EXCERPT:

Skip to content

Architecture documentation for local vMCP #4890

Description

@yrobla

Description

Write three new or updated architecture documents that formally capture the local-mode vMCP story now that Phase 4 (optimizer flag wiring) is complete: docs/arch/vmcp-local.md for the thv vmcp CLI surface and optimizer lifecycle, docs/arch/vmcp-library.md for the pkg/vmcp/ library embedding pattern and stability guarantees, and an update to docs/arch/10-virtual-mcp-architecture.md to cross-reference local mode alongside the existing Kubernetes-oriented content. Also add deprecation guidance for the StacklokLabs/mcp-optimizer Python project now that the Go-native optimizer is stable.

Context

Phase 5 of RFC THV-0059 is documentation-only work that can proceed once #4887 lands (the full optimizer lifecycle is stable and observable). The existing docs/arch/10-virtual-mcp-architecture.md covers only the Kubernetes-side of vMCP (CRD-managed VirtualMCPServer, dynamic backend discovery, operator status reporting). Two new files are needed to document the local CLI path introduced in this plan:

  • docs/arch/vmcp-local.md — describes thv vmcp serve/validate/init, quick-mode config generation, three optimizer tiers (Tier 0 no optimizer, Tier 1 FTS5-only, Tier 2 managed TEI container), and the TEI container lifecycle (naming, idempotent reuse, health polling, fail-fast, graceful shutdown).
  • docs/arch/vmcp-library.md — formalizes the library embedding pattern already used in production by github.com/stacklok/brood-box, provides the pkg/vmcp/ stability table from RFC THV-0059 (Stable vs Experimental per package), and documents the doc.go annotation convention for package-level stability declarations.

The existing architecture doc needs a single new "Local CLI Mode" section that links to these new docs and updates the "Deployment" section to remove the implication that cmd/vmcp/ is the only CLI entry point.

REQUIRED ACTIONS:
a - Please copy out the vMCP documentation issue above in full, word for word.
b - Count the lines in the records below that contain the string "obras", treating uppercase and lowercase as different, and reply with only that number.

GIVEN ENTRIES:
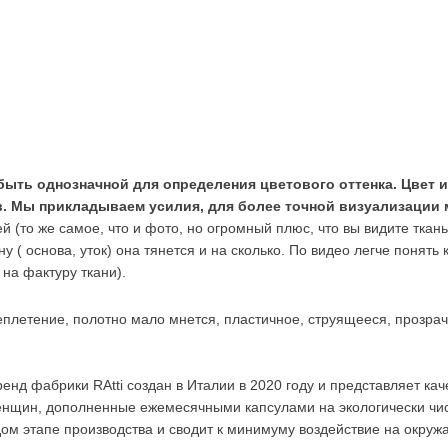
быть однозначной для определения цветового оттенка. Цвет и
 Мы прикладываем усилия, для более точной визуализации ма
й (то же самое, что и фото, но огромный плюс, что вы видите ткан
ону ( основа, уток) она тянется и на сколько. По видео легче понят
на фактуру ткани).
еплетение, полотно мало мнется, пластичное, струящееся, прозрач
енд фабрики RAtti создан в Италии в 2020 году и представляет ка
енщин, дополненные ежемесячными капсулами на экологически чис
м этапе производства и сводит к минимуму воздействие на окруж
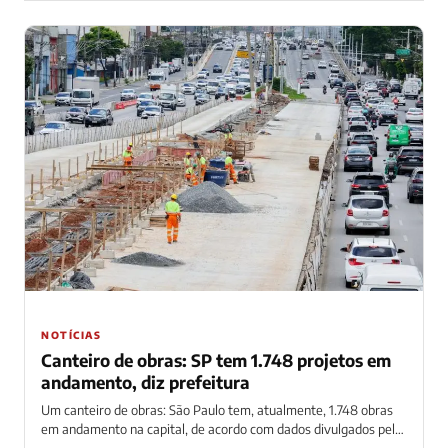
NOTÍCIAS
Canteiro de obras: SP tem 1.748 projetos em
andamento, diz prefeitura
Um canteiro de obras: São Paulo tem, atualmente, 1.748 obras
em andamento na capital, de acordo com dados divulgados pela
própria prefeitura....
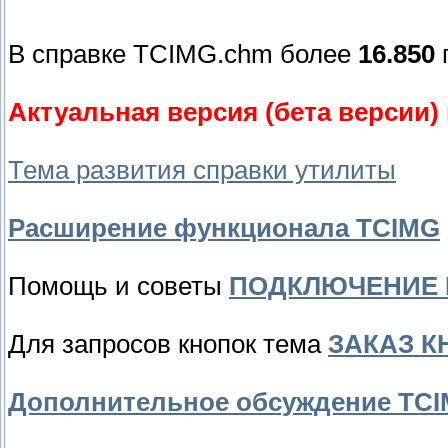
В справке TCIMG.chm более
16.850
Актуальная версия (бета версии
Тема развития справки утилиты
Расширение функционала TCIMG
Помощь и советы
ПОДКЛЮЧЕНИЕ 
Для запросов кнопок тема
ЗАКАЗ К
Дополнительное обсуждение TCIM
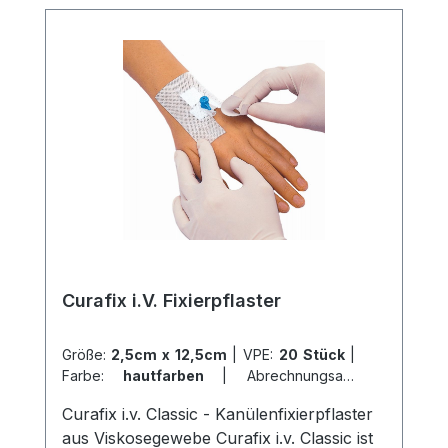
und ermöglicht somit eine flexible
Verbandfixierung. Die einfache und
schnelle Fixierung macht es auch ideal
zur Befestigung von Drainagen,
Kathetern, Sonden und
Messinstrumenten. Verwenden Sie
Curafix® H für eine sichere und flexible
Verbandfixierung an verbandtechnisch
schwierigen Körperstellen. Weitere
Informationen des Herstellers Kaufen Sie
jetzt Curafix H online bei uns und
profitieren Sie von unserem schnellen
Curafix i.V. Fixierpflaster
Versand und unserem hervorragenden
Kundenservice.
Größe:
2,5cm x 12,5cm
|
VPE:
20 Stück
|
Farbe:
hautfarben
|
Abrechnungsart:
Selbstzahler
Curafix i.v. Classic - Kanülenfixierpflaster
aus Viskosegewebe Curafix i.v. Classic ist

--

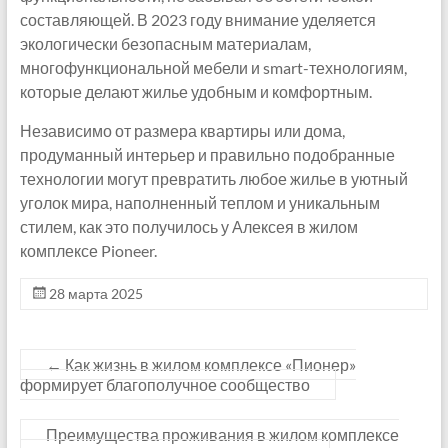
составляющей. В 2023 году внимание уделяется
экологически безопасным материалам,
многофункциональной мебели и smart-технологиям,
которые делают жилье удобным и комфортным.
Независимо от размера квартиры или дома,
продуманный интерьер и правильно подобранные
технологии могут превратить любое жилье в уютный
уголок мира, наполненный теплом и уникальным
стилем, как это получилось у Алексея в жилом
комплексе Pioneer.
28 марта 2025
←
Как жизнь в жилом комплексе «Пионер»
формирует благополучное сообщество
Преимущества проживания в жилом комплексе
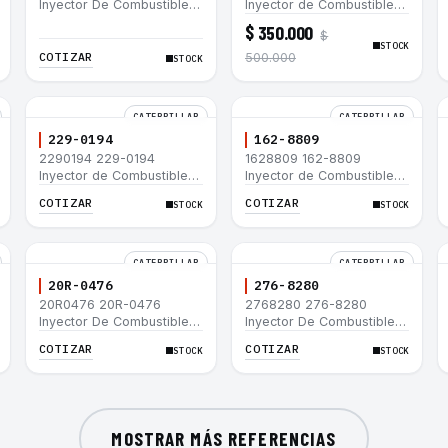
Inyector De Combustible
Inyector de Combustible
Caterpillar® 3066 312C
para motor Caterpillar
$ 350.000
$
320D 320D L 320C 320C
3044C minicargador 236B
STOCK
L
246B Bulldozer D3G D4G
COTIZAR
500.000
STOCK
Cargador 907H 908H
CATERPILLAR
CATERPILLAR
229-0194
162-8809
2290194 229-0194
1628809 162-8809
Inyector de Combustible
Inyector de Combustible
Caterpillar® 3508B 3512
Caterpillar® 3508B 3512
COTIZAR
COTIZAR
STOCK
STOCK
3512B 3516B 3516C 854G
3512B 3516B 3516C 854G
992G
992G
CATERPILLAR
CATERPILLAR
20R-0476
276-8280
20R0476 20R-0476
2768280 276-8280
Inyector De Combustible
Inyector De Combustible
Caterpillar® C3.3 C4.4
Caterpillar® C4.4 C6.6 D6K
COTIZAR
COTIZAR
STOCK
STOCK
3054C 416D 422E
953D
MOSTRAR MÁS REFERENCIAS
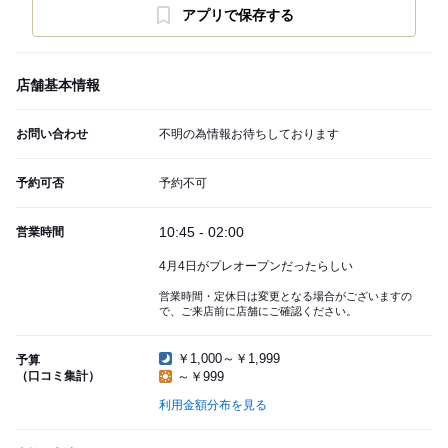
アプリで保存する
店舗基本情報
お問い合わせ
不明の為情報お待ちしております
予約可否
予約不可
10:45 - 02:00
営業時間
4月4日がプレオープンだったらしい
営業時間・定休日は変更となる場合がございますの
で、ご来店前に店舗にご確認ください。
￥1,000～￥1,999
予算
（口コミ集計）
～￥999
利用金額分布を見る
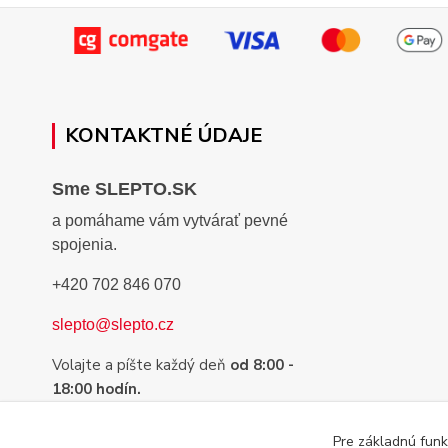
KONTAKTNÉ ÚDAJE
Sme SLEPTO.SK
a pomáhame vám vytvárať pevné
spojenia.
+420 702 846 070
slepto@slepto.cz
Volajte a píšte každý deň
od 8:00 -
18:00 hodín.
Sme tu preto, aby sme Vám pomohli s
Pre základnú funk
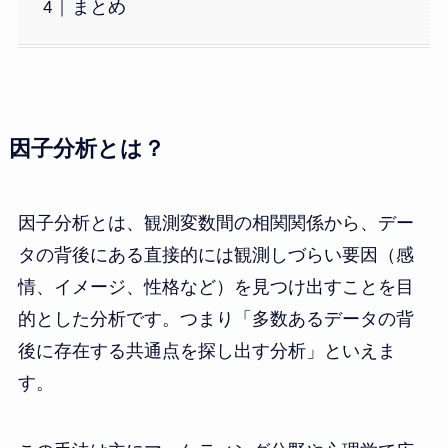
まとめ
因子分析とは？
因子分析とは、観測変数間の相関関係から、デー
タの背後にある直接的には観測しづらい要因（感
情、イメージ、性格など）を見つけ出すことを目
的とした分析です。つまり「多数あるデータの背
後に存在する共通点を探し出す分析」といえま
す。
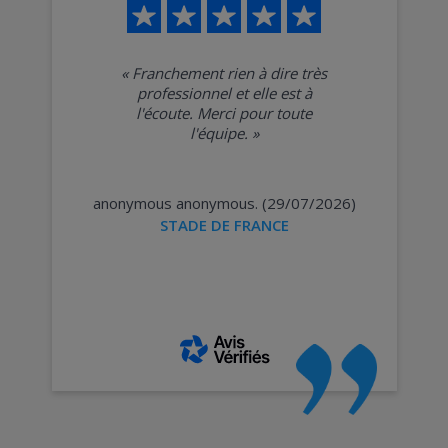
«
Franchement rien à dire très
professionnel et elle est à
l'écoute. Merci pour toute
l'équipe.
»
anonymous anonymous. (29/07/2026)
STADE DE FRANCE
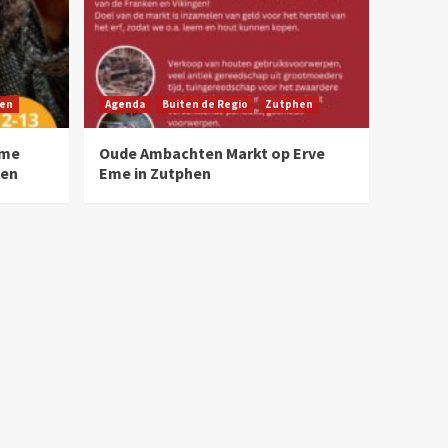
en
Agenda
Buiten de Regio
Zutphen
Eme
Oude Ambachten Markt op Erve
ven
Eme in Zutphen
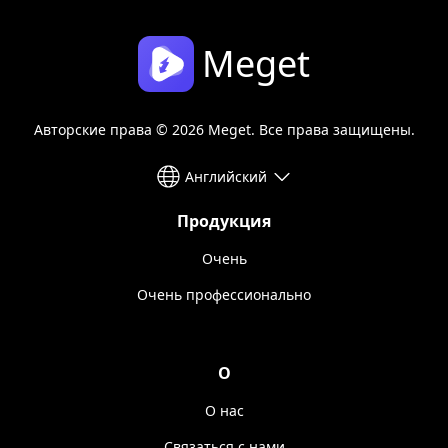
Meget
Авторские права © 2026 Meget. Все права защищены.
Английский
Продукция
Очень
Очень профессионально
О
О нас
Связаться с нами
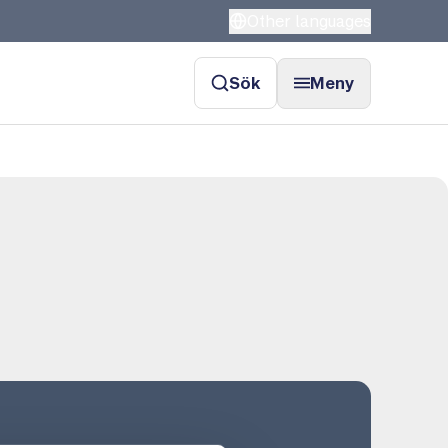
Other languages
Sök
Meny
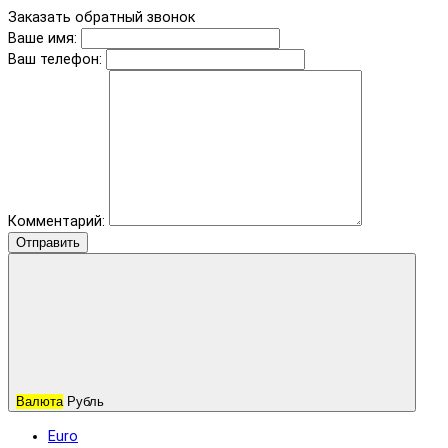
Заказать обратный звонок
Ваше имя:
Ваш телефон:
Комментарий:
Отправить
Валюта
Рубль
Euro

--

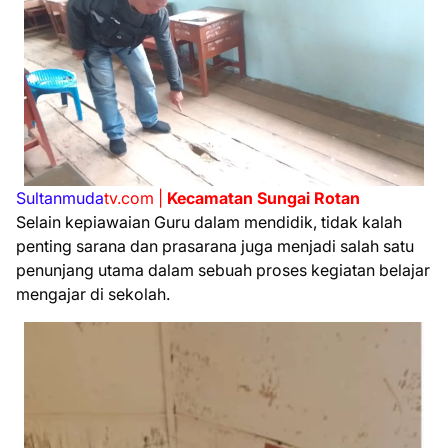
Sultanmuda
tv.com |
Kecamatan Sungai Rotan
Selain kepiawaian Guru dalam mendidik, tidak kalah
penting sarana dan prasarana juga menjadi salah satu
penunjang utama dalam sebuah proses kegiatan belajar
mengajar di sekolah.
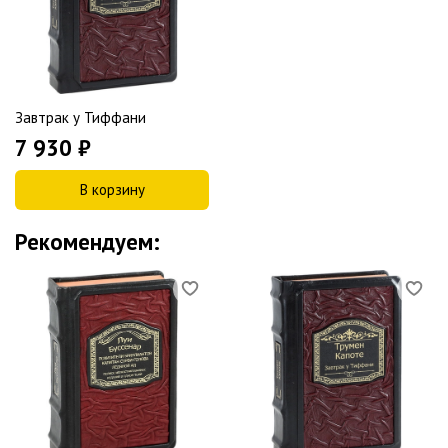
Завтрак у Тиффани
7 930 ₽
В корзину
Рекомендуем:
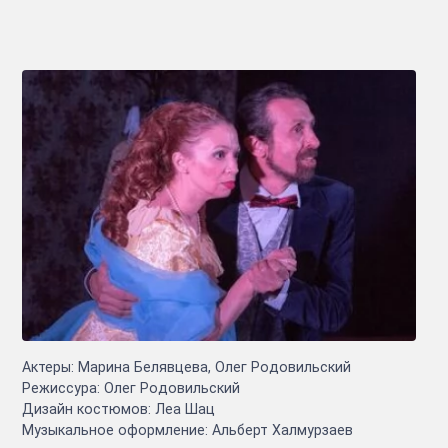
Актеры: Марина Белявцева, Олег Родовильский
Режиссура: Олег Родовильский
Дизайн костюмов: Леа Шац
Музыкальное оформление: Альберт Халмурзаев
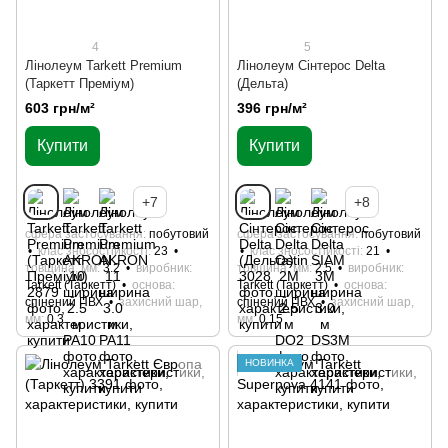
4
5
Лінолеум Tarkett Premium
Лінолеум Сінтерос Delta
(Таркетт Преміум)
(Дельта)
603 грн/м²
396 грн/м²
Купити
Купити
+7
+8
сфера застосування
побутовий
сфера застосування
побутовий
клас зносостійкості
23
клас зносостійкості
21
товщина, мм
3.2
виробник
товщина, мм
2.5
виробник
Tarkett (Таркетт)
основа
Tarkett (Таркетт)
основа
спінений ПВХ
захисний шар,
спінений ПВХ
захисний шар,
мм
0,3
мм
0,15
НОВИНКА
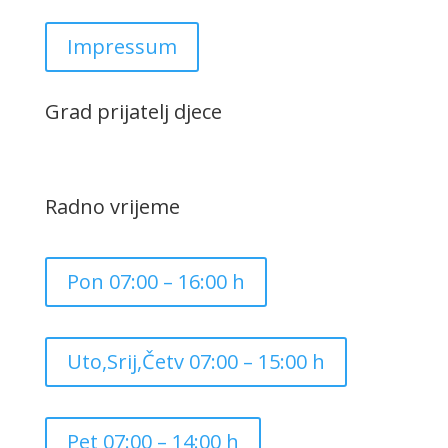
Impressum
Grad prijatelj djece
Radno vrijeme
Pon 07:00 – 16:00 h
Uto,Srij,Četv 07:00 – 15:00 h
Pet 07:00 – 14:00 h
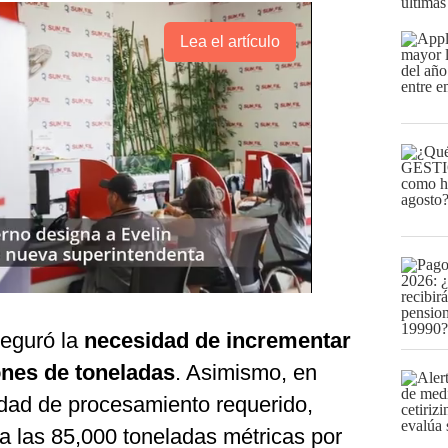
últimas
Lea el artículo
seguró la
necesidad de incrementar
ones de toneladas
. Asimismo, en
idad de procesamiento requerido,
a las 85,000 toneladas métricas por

RESPONSES FOR EACH TASK:
a -
Skip to content

Architecture documentation for local vMCP #4890

Description

@yrobla

Description

Write three new or updated architecture documents that formally capture the local-mode vMCP story now that Phase 4 (optimizer flag wiring) is complete: docs/arch/vmcp-local.md for the thv vmcp CLI surface and optimizer lifecycle, docs/arch/vmcp-library.md for the pkg/vmcp/ library embedding pattern and stability guarantees, and an update to docs/arch/10-virtual-mcp-architecture.md to cross-reference local mode alongside the existing Kubernetes-oriented content. Also add deprecation guidance for the StacklokLabs/mcp-optimizer Python project now that the Go-native optimizer is stable.

Context

Phase 5 of RFC THV-0059 is documentation-only work that can proceed once #4887 lands (the full optimizer lifecycle is stable and observable). The existing docs/arch/10-virtual-mcp-architecture.md covers only the Kubernetes-side of vMCP (CRD-managed VirtualMCPServer, dynamic backend discovery, operator status reporting). Two new files are needed to document the local CLI path introduced in this plan:

  • docs/arch/vmcp-local.md — describes thv vmcp serve/validate/init, quick-mode config generation, three optimizer tiers (Tier 0 no optimizer, Tier 1 FTS5-only, Tier 2 managed TEI container), and the TEI container lifecycle (naming, idempotent reuse, health polling, fail-fast, graceful shutdown).
  • docs/arch/vmcp-library.md — formalizes the library embedding pattern already used in production by github.com/stacklok/brood-box, provides the pkg/vmcp/ stability table from RFC THV-0059 (Stable vs Experimental per package), and documents the doc.go annotation convention for package-level stability declarations.

The existing architecture doc needs a single new "Local CLI Mode" section that links to these new docs and updates the "Deployment" section to remove the implication that cmd/vmcp/ is the only CLI entry point.

b - 2